You’ll be familiar with the idea the “canary down the mine” where a canary in a cage was carried down into the mine by the miners to give them early warning that the air conditions were deteriorating. Well, I just read an interesting variation on that tale in a French magazine called “Nouvelles cles”. The article was about Christophe Perret-Gentil, a biologist who became a herboriste. It began by telling an amazing story of a group walking in the woods in the Luberon very early one morning. They were learning how to recognise the different birds from their songs and to measure the quality of the environment through those sounds, when suddenly all the birds went quiet. Their expert leader, Christophe Perret-Gentil, commented that it was totally unprecedented for this to happen and stated that something serious, some “great event” must have occured somewhere on the planet. The following day, the group were amazed to read about the terrible earthquake in China which had killed many thousands. It had occured at precisely the time the birds fell silent.

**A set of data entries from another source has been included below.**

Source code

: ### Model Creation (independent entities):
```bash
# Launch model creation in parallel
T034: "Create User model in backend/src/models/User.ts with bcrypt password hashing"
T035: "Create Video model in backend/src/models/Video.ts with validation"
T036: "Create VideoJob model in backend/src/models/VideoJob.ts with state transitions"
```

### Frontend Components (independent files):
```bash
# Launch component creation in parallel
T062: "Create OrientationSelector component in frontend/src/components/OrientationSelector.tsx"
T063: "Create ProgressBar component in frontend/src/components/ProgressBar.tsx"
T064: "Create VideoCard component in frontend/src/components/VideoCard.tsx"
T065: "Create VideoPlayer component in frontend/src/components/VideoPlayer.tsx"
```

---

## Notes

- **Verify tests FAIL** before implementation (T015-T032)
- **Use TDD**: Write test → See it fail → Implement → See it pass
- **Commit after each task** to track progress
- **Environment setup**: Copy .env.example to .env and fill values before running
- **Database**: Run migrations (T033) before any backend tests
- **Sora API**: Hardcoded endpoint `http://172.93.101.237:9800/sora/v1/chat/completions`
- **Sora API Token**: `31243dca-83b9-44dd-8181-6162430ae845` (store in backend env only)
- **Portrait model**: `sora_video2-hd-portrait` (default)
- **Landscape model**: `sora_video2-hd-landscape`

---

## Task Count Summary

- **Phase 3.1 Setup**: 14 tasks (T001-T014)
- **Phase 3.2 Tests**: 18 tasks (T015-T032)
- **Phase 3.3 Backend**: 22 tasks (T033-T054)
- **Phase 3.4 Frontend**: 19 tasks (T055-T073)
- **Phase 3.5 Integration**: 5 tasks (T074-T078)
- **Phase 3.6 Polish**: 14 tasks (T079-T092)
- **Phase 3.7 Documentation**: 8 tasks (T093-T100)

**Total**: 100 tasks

Now I don’t know what to make of a story like that. It does remind me of the tales of the animals reacting to the approach of the tsunami before people became aware of it. Fascinating.

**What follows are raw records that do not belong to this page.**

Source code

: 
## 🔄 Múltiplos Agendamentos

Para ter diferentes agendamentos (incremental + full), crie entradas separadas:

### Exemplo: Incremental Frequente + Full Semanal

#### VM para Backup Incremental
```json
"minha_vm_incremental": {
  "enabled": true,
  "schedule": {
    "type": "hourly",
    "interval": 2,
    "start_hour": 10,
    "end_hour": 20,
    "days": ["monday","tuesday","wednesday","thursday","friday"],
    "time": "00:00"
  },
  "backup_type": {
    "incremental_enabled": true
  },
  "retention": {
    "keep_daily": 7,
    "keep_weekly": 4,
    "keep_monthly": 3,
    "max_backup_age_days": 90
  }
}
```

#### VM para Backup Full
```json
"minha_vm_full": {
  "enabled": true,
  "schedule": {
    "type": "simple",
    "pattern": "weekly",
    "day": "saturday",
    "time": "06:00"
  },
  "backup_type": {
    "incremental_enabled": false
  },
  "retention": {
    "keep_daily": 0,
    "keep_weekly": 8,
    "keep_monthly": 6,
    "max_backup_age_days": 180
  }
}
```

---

However, what actually interested me more was why this man was out counting bird songs in the first place. When he became a “herboriste” he thought about how to identify the plants which were of the highest quality and he knew that it couldn’t be done by measuring levels of anything in a lab. He thought about the indicators of a healthy environment and came up with an idea about birds. It’s quite a simple idea but he’s elaborated it into a detailed scoring system.
He goes to an area where a producer is growing plants which he might want to buy and from early in the morning he notes the range and variety of bird species living there. He has a whole classification system developed, with various levels of significance, from the common, indigent birds, through to the presence of endangered species. The more rare, or more endangered species scoring higher. This gives him an overall assessment of the health of the local ecology. He says it is difficult to actually see a lot of birds, but that it was easy to learn their songs so he charts the health of the environment by identifying the population of birds present as he hears them sing.
There’s something beautifully poetic about this method, and something entirely rational too. At a scientific level it draws together biology, ecology, ornithology, and botany, and at a human level it draws together music, observation, that brilliant human capacity to spot patterns and relate them to each other. Christophe then takes these threads and weaves them into a story which gives him a knowledge about quality, not mere quantity.